Everything about Monaco comes down to one simple truth: if you start at the front, you finish at the front. Tyres barely degrade, undercuts rarely work, and the safety car comes out almost every year because the barriers are eighteen inches from the racing line at every corner. What this means for Fantasy is that qualifying isn't just important, it's everything. Build your team for Saturday and trust that Sunday will more or less sort itself out in exactly the same order.

THE WEATHER

There is some rain in the forecast for the weekend, though nothing that looks likely to transform the event entirely. Even a damp qualifying hour at Monaco is enough to scramble the grid, so it is worth keeping a close eye on the Saturday forecast before locking your team in.


THE WEEKLY WATCHLIST

🟢 BUY

Charles Leclerc

If there is one race on the calendar where you rotate away from Antonelli, it is this one, and the case for Leclerc writes itself. He has qualified on the front row in four of the last five Monaco Grands Prix and taken Driver of the Day honours in each of the last two years.

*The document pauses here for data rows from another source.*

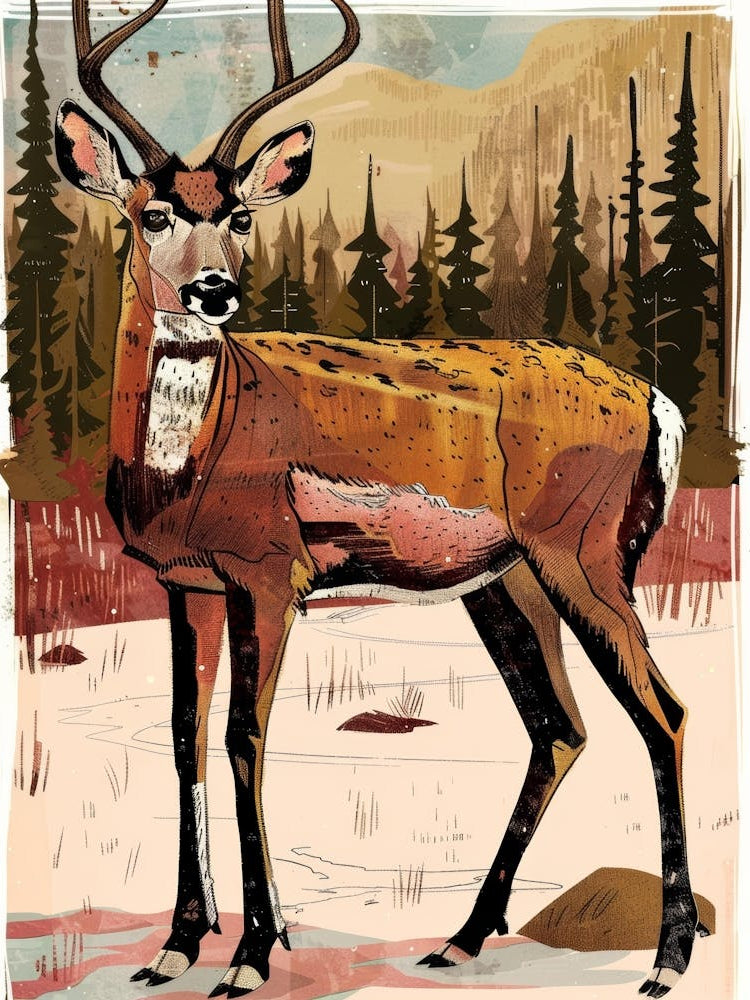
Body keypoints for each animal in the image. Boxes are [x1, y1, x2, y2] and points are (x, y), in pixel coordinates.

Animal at [53, 1, 704, 997]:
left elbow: (244, 736)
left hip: (583, 551)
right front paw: (176, 945)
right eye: (151, 212)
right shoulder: (184, 581)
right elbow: (182, 735)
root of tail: (658, 402)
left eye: (238, 214)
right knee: (560, 726)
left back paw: (667, 960)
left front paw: (251, 953)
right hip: (506, 581)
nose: (214, 290)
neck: (191, 460)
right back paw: (461, 937)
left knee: (661, 711)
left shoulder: (271, 569)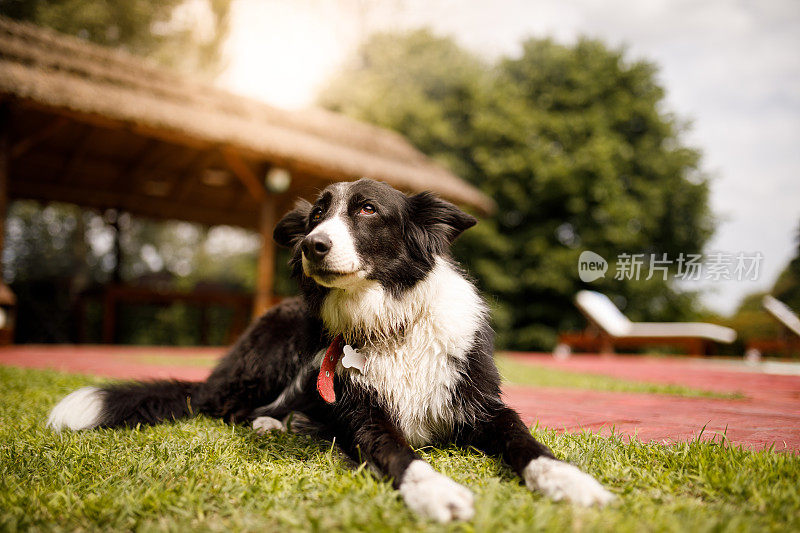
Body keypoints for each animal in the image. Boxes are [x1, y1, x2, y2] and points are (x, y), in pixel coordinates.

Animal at [48, 179, 612, 520]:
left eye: (367, 209)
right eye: (317, 214)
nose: (310, 244)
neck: (390, 322)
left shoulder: (482, 406)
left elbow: (526, 442)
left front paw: (568, 480)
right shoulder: (365, 414)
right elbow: (401, 453)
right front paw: (434, 490)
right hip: (285, 344)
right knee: (229, 407)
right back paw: (277, 422)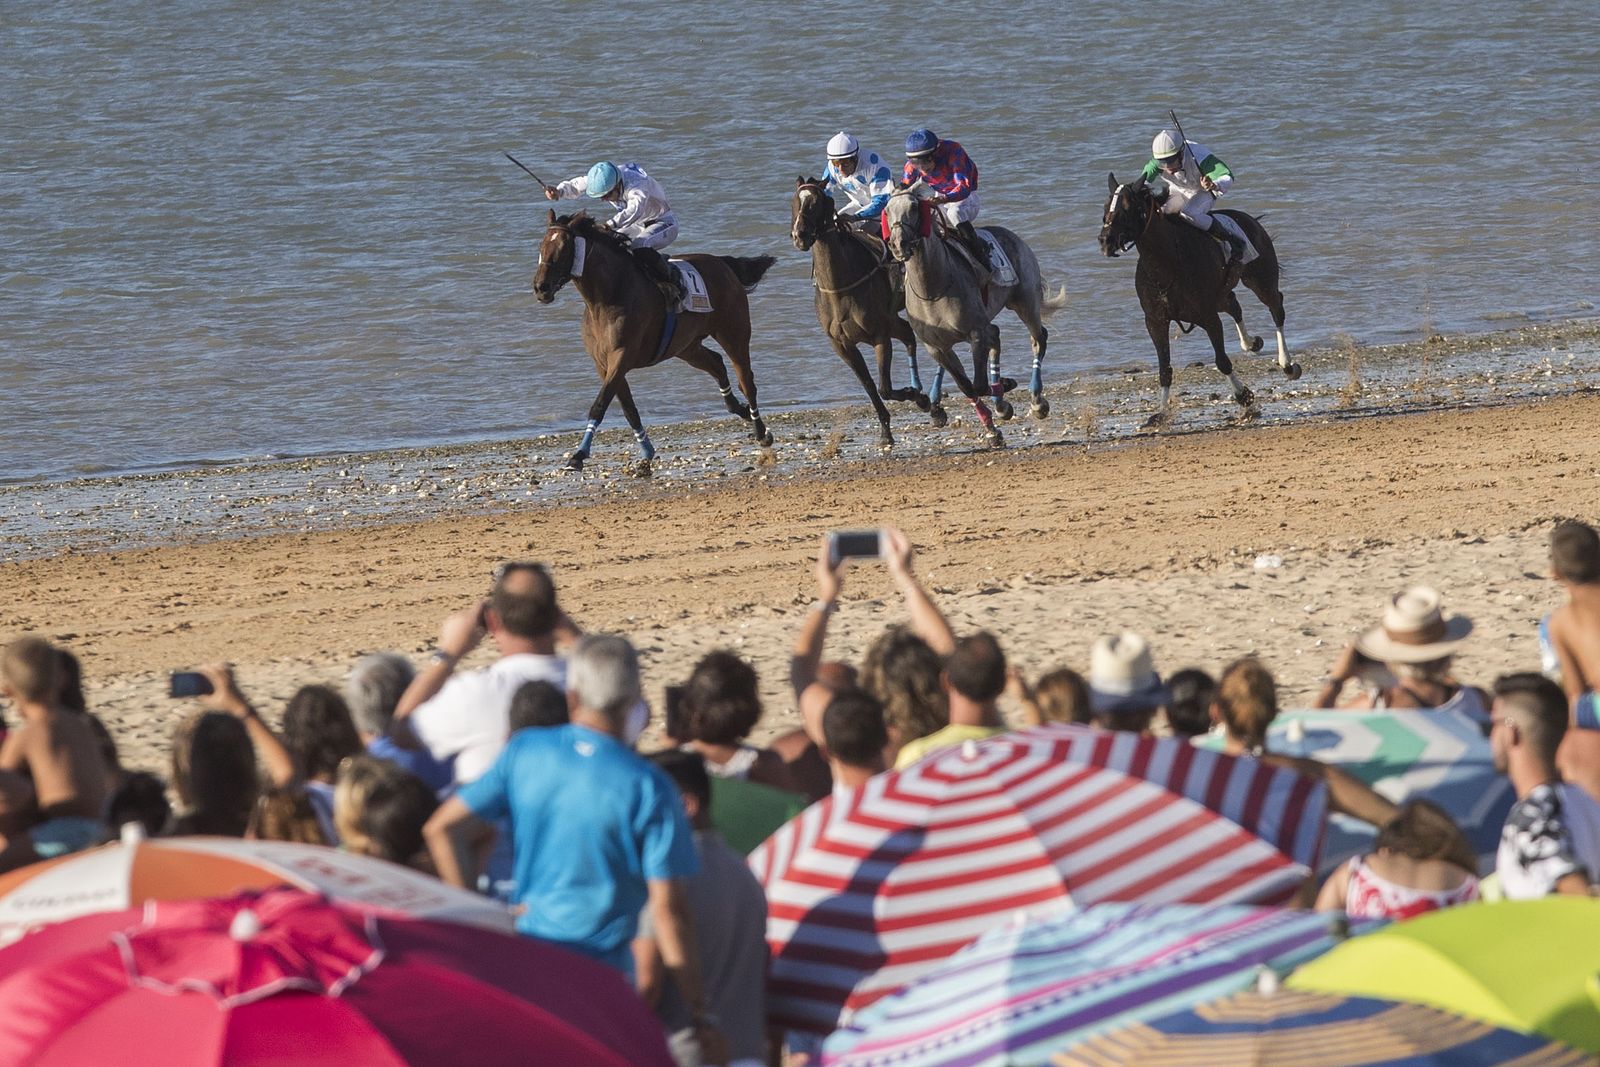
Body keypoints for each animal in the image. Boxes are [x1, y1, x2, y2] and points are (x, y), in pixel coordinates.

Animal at [532, 210, 776, 471]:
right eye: (541, 246)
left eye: (564, 247)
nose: (540, 287)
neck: (608, 297)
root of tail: (723, 263)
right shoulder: (603, 363)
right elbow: (628, 409)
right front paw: (646, 451)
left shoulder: (622, 356)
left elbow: (600, 404)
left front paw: (579, 454)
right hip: (686, 346)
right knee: (717, 364)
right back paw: (740, 410)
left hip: (733, 333)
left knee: (746, 381)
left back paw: (761, 432)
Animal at [790, 177, 931, 446]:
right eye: (795, 201)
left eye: (818, 202)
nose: (800, 235)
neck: (839, 288)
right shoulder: (842, 344)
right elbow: (869, 385)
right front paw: (885, 431)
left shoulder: (880, 335)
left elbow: (884, 387)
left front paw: (916, 397)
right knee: (908, 333)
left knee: (909, 336)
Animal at [881, 184, 1067, 448]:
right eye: (887, 210)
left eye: (915, 207)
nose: (898, 244)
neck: (933, 289)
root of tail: (1013, 236)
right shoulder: (936, 347)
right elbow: (967, 386)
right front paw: (992, 428)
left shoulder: (975, 333)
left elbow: (978, 385)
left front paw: (1005, 389)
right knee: (997, 335)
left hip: (1025, 302)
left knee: (1038, 339)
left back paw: (1037, 401)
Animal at [1097, 173, 1299, 426]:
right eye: (1106, 206)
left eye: (1127, 207)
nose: (1105, 240)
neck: (1166, 263)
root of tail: (1250, 219)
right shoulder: (1155, 321)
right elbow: (1165, 368)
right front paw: (1161, 412)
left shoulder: (1208, 316)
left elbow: (1222, 361)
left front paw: (1244, 397)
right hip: (1221, 294)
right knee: (1234, 305)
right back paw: (1251, 342)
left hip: (1260, 279)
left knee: (1276, 307)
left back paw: (1287, 364)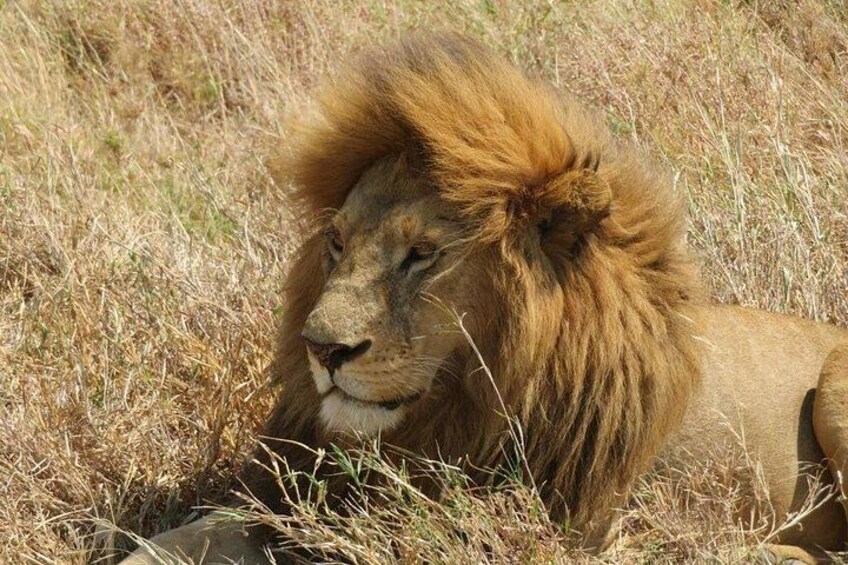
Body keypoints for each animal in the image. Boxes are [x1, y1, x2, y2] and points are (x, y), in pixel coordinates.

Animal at [121, 34, 848, 564]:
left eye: (423, 254)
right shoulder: (284, 497)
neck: (452, 412)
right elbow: (164, 543)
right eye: (335, 242)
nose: (321, 349)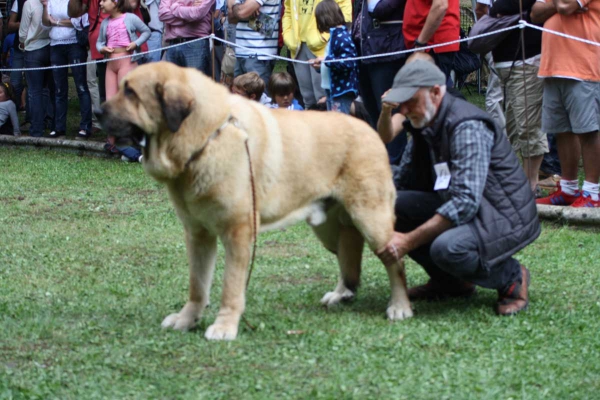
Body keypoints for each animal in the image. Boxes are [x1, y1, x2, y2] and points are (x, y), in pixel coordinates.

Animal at [96, 62, 412, 340]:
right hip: (328, 228)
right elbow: (197, 285)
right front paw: (187, 319)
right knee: (349, 252)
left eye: (131, 92)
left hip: (372, 219)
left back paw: (400, 306)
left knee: (394, 261)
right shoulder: (198, 234)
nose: (98, 111)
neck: (207, 137)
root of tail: (370, 129)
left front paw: (224, 327)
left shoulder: (238, 232)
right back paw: (341, 293)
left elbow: (230, 287)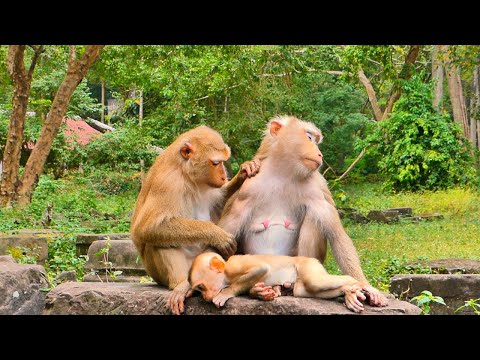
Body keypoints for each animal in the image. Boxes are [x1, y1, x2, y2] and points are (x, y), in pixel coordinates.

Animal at [130, 126, 258, 316]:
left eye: (222, 162)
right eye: (216, 163)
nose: (223, 176)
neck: (186, 174)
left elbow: (219, 203)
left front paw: (243, 172)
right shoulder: (168, 182)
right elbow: (147, 228)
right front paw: (217, 234)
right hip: (159, 271)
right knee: (159, 240)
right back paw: (183, 285)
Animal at [189, 252, 370, 314]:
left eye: (201, 287)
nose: (204, 297)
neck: (226, 274)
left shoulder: (235, 266)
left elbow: (261, 268)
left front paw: (225, 293)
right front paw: (262, 293)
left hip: (308, 264)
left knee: (316, 282)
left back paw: (356, 284)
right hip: (302, 278)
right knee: (307, 289)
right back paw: (349, 290)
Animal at [219, 115, 388, 306]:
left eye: (316, 140)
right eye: (309, 138)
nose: (320, 154)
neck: (283, 174)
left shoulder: (316, 186)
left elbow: (337, 235)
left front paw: (366, 286)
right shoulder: (248, 189)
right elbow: (225, 232)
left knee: (315, 217)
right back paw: (260, 290)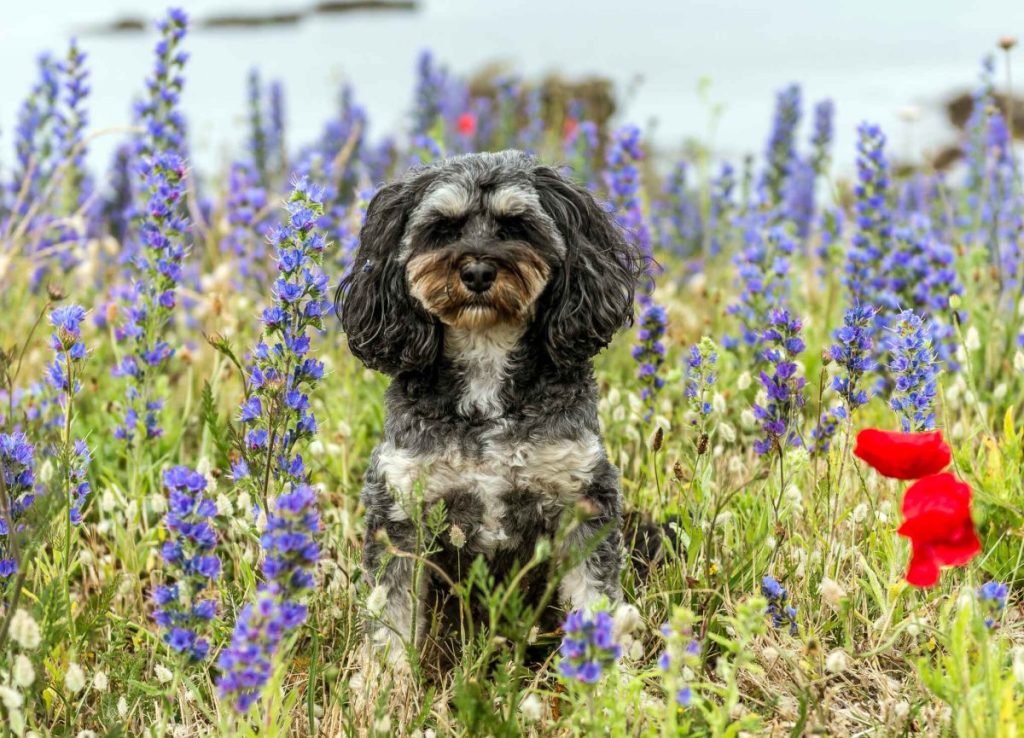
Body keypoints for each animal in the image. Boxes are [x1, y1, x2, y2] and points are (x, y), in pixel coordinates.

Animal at [337, 148, 638, 663]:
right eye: (442, 229)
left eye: (516, 226)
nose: (477, 272)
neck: (486, 368)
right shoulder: (400, 509)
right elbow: (389, 617)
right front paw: (381, 683)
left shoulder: (582, 500)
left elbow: (593, 595)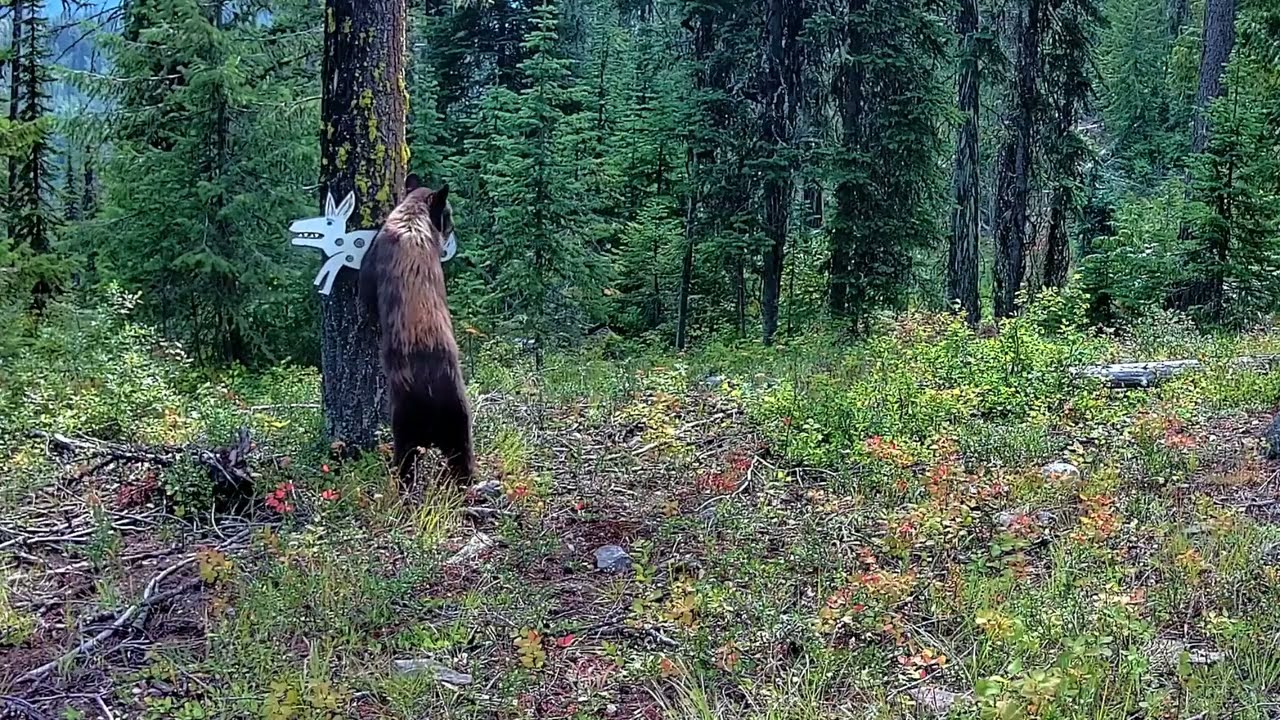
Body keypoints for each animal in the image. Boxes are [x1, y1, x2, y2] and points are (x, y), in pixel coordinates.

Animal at [359, 174, 475, 483]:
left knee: (404, 465)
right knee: (464, 461)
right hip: (459, 423)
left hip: (404, 424)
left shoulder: (374, 261)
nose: (452, 228)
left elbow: (365, 291)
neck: (412, 218)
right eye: (449, 214)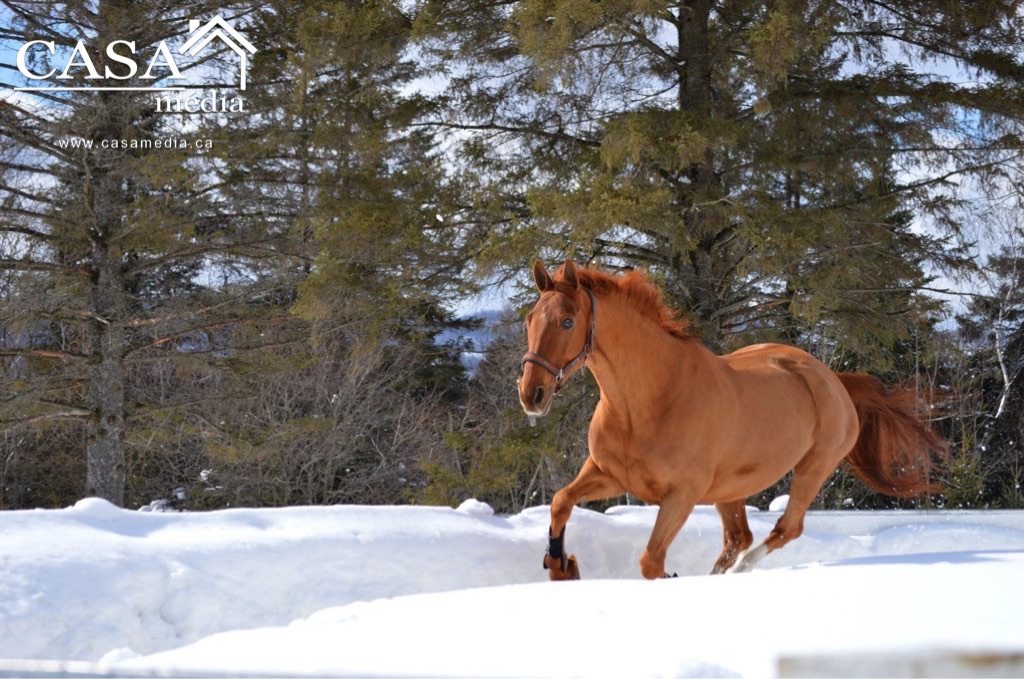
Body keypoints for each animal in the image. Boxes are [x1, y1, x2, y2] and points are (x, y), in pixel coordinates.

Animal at [524, 260, 946, 577]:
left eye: (567, 321)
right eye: (530, 319)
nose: (532, 394)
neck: (647, 403)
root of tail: (833, 379)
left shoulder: (681, 495)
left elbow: (650, 562)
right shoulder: (608, 473)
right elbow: (561, 501)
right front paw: (560, 565)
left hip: (813, 467)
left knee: (783, 529)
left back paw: (743, 568)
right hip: (730, 489)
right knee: (738, 538)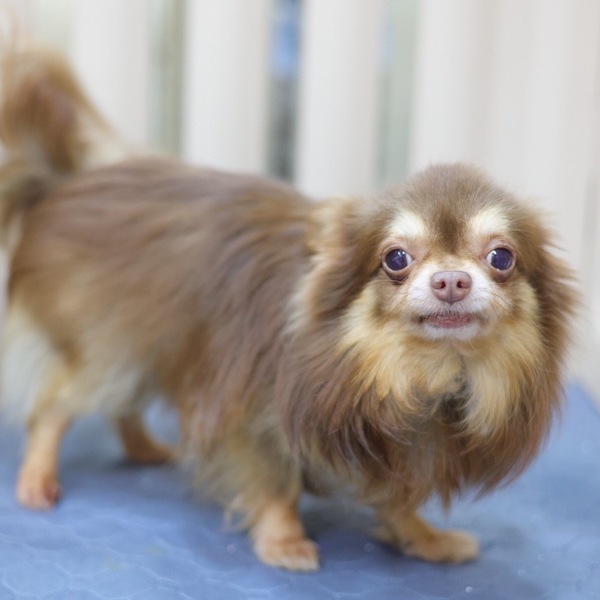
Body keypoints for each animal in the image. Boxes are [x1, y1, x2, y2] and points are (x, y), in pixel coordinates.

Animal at [0, 43, 577, 571]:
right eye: (396, 258)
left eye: (501, 257)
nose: (452, 280)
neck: (420, 375)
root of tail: (61, 186)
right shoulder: (257, 417)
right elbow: (276, 485)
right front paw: (283, 541)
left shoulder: (398, 442)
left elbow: (397, 496)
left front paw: (421, 537)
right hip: (108, 347)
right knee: (55, 405)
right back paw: (38, 476)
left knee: (123, 403)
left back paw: (144, 448)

Ferrari have been particularly strong through the slow corners all season, which is precisely what Monaco demands lap after lap. Mercedes, by contrast, have not typically performed well here in recent years, which further shifts the balance. Back him.

Franco Colapinto

Colapinto had a strong Miami before delivering a career-best P6 in Canada, and has now made two Q3 appearances this season. He represents genuine value for a driver who clearly has the racecraft for tight, technical circuits. The Alpine package showed real pace in Montreal and if that carries over to Monaco's slow, demanding corners, Colapinto is the pick of the midfield budget options this weekend.


🟡 HOLD

Kimi Antonelli

62 points in Canada confirms he is in the form of his life, and this is not a sell. That said, Mercedes have not historically performed well at Monaco, which tempers his ceiling this weekend relative to circuits that have suited the car. Hold him, particularly if you have other priority transfers to make on assets that are likely to fall in value.

Liam Lawson

Lawson's DNF in Miami drops off his scoring average after this round, which makes him a solid longer-term hold. He showed real pace with 23 points in Canada and at a circuit where positions are difficult to lose once gained on Saturday, there is a reasonable case for him returning a decent score here too.


🔴 SELL

Sergio Pérez

Pérez has contributed some solid scoring moments this season, but a score of minus-11 in Canada puts him at risk of a price drop and Monaco does not offer the kind of environment where lost ground is easily recovered. Track position is everything here and the opportunity to move through the field simply does not exist in the way it might elsewhere. There are cleaner choices at this price level.

Fernando Alonso

The Aston Martin is not a competitive package right now and a score of minus-26 in Canada reflects where the car currently sits. With the team looking likely to lose further value in the coming rounds, there is little in the current trajectory to suggest Monaco will be any different. Move the budget somewhere with better prospects.


THE CHIPS

Two chips are worth considering this weekend. The Final Fix carries particular value at Monaco given that qualifying almost always determines the race result, and the ability to swap a driver who has qualified poorly for someone starting near the front is more useful here than at almost any other circuit. With some rain in the forecast adding an element of uncertainty to Saturday, holding it in reserve until after qualifying is the right approach. See where the grid lands before you decide. The Limitless chip also carries genuine appeal given the potential for a significant points delta between Limitless and non-Limitless teams at a circuit where the scoring spread can be wide.